About this task -> Retrieve every line from the records in which the word "woman" occurs.

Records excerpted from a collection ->
[Start of section]

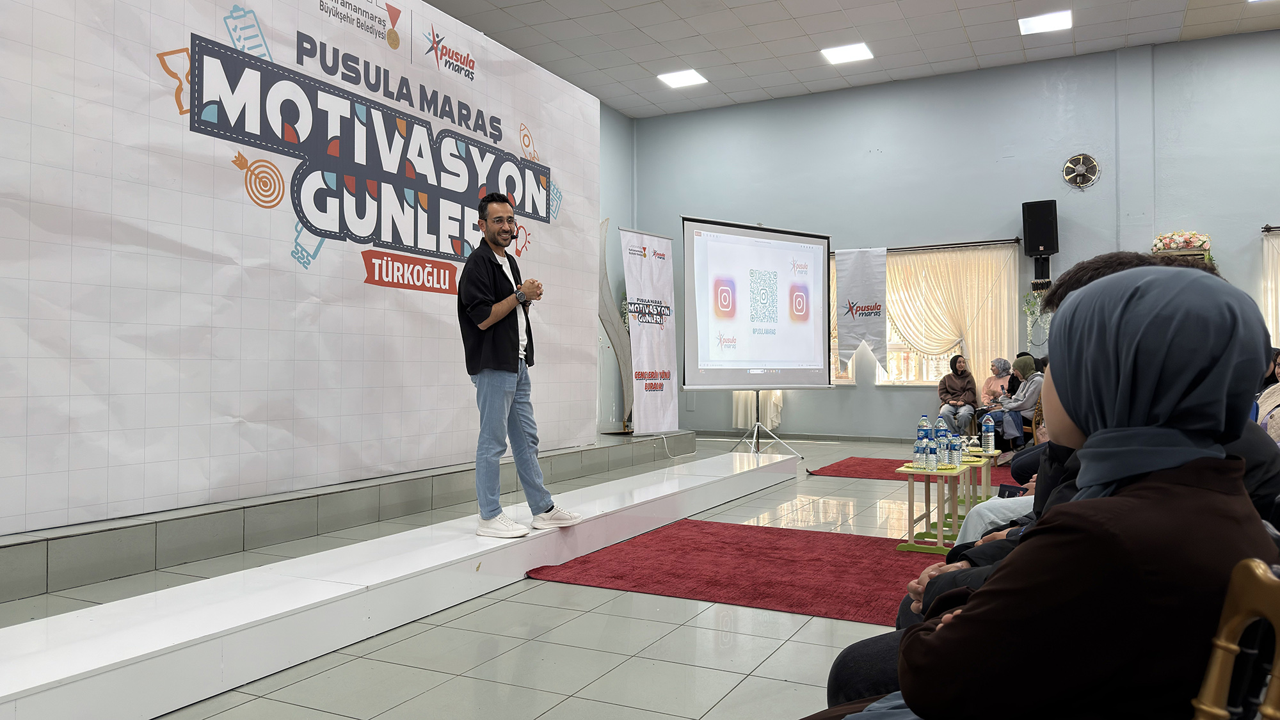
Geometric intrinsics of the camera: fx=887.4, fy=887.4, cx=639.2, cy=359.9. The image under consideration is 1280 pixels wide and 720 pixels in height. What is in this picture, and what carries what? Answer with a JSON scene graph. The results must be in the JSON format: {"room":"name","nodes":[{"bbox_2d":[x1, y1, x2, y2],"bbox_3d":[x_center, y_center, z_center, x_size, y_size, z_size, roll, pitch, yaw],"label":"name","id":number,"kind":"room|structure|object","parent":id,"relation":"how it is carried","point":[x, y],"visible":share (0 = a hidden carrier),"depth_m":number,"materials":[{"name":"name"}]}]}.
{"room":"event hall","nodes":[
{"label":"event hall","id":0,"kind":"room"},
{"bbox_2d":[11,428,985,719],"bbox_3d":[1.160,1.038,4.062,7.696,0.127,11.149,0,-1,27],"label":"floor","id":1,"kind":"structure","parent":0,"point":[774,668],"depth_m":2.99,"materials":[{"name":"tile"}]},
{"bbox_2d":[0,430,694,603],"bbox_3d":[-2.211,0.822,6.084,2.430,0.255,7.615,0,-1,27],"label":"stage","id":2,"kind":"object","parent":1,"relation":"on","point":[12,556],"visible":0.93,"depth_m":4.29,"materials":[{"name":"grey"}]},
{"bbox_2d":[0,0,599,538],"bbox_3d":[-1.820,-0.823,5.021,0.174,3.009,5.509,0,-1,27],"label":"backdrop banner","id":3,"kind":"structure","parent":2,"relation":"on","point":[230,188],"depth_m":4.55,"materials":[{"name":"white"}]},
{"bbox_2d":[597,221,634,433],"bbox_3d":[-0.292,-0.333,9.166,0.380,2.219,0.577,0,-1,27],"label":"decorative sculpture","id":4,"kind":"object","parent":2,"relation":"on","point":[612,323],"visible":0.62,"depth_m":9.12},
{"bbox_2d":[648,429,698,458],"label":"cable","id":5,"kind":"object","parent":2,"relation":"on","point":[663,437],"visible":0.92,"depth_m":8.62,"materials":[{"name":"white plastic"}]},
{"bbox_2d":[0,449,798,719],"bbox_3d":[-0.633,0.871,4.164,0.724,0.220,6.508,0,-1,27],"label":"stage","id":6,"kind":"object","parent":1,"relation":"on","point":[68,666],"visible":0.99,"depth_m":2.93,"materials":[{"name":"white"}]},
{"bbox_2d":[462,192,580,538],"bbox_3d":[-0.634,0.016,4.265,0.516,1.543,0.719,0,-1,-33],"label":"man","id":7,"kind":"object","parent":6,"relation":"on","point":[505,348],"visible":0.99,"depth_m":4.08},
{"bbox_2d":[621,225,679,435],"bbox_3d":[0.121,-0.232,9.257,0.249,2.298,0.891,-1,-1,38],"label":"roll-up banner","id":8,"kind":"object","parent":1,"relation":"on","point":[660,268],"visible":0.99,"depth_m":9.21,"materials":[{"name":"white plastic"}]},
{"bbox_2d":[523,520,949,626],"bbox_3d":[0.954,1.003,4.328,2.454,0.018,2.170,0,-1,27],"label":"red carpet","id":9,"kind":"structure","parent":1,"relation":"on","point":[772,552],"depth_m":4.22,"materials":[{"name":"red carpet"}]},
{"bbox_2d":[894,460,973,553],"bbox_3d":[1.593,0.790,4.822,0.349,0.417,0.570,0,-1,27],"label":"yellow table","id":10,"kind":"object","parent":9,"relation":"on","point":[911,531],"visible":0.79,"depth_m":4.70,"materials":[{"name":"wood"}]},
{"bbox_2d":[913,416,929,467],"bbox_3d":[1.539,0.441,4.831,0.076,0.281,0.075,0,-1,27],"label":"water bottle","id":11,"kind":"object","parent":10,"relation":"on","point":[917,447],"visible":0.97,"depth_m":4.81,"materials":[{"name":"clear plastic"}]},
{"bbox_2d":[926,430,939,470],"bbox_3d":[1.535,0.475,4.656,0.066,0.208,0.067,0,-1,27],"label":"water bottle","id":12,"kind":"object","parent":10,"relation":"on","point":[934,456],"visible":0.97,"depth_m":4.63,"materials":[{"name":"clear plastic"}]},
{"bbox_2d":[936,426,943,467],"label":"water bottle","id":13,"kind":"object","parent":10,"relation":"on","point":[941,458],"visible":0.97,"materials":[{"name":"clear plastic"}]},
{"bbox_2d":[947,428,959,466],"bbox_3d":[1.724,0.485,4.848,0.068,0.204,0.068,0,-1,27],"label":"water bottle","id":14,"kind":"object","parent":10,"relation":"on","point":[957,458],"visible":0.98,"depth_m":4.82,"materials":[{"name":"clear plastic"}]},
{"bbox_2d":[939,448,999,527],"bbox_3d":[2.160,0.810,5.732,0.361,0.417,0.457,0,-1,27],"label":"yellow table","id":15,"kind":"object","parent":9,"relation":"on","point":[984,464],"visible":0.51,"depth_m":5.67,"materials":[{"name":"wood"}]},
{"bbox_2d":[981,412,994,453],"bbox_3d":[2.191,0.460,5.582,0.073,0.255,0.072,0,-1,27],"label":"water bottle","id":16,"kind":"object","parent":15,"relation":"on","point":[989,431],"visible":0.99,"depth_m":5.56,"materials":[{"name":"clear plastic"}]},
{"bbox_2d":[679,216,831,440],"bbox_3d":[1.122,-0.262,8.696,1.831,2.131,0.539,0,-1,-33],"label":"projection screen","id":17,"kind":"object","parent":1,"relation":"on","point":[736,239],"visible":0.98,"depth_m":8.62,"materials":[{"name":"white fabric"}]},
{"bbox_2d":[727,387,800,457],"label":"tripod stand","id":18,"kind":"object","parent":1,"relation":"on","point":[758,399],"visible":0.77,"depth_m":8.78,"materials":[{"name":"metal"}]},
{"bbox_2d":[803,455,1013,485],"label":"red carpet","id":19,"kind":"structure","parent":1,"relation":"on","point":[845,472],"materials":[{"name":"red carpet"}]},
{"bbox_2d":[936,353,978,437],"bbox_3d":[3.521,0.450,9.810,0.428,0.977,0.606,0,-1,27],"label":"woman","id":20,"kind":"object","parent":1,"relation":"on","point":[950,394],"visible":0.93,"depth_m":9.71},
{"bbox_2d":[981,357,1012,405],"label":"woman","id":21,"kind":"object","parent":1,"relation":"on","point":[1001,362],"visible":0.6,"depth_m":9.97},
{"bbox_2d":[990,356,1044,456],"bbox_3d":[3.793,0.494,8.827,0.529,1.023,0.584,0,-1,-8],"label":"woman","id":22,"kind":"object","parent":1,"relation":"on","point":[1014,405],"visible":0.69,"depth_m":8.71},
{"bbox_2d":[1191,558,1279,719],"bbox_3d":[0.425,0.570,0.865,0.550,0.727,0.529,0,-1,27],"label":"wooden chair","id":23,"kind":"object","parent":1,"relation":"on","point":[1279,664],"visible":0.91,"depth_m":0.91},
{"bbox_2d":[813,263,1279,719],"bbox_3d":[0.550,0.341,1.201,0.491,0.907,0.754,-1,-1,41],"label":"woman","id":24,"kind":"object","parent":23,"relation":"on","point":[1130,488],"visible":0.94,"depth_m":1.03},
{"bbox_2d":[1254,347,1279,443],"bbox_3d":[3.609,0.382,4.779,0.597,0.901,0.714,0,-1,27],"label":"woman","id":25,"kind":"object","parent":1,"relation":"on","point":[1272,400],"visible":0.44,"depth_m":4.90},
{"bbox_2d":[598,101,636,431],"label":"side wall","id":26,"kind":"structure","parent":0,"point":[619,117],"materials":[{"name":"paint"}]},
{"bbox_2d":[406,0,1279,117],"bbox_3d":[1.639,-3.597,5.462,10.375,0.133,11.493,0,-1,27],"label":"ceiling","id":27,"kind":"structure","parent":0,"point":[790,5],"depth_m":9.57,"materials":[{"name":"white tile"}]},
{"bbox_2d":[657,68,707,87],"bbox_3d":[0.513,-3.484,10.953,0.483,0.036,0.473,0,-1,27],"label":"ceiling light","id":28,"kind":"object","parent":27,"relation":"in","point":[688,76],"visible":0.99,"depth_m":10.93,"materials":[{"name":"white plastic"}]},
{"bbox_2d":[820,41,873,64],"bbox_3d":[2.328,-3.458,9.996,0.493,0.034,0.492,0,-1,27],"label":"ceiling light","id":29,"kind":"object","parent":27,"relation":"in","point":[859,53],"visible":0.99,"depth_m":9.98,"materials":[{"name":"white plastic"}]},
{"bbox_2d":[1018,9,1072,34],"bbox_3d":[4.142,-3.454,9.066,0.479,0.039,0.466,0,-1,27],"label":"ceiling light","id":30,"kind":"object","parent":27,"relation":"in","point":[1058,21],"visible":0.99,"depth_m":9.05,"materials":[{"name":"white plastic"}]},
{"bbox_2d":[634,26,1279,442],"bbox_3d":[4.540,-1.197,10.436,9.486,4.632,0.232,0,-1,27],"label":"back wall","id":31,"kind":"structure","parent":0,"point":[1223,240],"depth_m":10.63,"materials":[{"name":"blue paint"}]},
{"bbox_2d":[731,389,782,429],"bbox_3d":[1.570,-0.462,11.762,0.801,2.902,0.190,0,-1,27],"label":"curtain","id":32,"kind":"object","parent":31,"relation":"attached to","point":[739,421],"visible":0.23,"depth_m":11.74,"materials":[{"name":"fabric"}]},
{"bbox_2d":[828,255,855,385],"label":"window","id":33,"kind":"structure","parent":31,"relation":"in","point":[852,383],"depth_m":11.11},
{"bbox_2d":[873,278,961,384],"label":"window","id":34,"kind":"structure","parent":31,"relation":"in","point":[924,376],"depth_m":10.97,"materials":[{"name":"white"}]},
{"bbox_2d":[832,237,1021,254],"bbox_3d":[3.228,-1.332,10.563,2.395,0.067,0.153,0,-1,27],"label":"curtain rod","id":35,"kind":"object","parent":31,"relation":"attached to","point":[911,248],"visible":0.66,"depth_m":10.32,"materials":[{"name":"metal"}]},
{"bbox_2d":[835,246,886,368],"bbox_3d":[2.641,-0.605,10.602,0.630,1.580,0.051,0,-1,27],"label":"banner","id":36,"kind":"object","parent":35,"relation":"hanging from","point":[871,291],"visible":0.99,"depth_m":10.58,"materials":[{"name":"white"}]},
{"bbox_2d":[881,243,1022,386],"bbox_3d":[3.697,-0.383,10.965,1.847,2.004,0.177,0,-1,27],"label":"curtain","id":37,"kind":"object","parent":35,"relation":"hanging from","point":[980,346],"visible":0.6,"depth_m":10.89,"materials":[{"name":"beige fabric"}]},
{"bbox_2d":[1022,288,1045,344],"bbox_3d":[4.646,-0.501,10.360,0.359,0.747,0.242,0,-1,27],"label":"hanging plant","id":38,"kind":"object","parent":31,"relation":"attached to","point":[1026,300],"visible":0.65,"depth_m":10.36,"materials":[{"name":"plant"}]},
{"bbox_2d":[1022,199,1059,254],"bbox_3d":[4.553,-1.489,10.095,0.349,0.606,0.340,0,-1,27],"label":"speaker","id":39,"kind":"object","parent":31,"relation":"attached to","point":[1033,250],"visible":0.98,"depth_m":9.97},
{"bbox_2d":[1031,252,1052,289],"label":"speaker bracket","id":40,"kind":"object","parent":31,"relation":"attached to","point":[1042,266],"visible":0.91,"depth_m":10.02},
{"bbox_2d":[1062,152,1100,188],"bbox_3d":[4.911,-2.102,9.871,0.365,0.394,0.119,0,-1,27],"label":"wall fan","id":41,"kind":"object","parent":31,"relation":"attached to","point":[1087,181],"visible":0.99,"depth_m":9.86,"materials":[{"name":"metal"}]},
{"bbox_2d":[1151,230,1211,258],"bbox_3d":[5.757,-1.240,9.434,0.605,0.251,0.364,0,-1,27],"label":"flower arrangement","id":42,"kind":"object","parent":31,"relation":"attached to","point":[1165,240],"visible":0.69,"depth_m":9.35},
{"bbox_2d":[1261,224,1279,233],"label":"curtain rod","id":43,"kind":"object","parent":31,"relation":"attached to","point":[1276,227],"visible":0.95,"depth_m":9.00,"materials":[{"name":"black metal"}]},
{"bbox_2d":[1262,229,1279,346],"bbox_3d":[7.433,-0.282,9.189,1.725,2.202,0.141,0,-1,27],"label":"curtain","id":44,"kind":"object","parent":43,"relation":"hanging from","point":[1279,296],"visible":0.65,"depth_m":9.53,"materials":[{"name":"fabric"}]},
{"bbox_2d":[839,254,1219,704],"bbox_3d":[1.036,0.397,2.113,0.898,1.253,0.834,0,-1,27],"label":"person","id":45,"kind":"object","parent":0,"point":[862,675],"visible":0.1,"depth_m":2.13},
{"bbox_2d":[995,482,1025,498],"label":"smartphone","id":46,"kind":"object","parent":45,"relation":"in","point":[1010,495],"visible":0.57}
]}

[End of section]

Task answer ->
{"bbox_2d":[936,353,978,437],"bbox_3d":[3.521,0.450,9.810,0.428,0.977,0.606,0,-1,27],"label":"woman","id":20,"kind":"object","parent":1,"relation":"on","point":[950,394],"visible":0.93,"depth_m":9.71},
{"bbox_2d":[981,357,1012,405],"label":"woman","id":21,"kind":"object","parent":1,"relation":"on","point":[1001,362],"visible":0.6,"depth_m":9.97},
{"bbox_2d":[990,356,1044,456],"bbox_3d":[3.793,0.494,8.827,0.529,1.023,0.584,0,-1,-8],"label":"woman","id":22,"kind":"object","parent":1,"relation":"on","point":[1014,405],"visible":0.69,"depth_m":8.71},
{"bbox_2d":[813,263,1279,719],"bbox_3d":[0.550,0.341,1.201,0.491,0.907,0.754,-1,-1,41],"label":"woman","id":24,"kind":"object","parent":23,"relation":"on","point":[1130,488],"visible":0.94,"depth_m":1.03},
{"bbox_2d":[1254,347,1279,443],"bbox_3d":[3.609,0.382,4.779,0.597,0.901,0.714,0,-1,27],"label":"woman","id":25,"kind":"object","parent":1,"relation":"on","point":[1272,400],"visible":0.44,"depth_m":4.90},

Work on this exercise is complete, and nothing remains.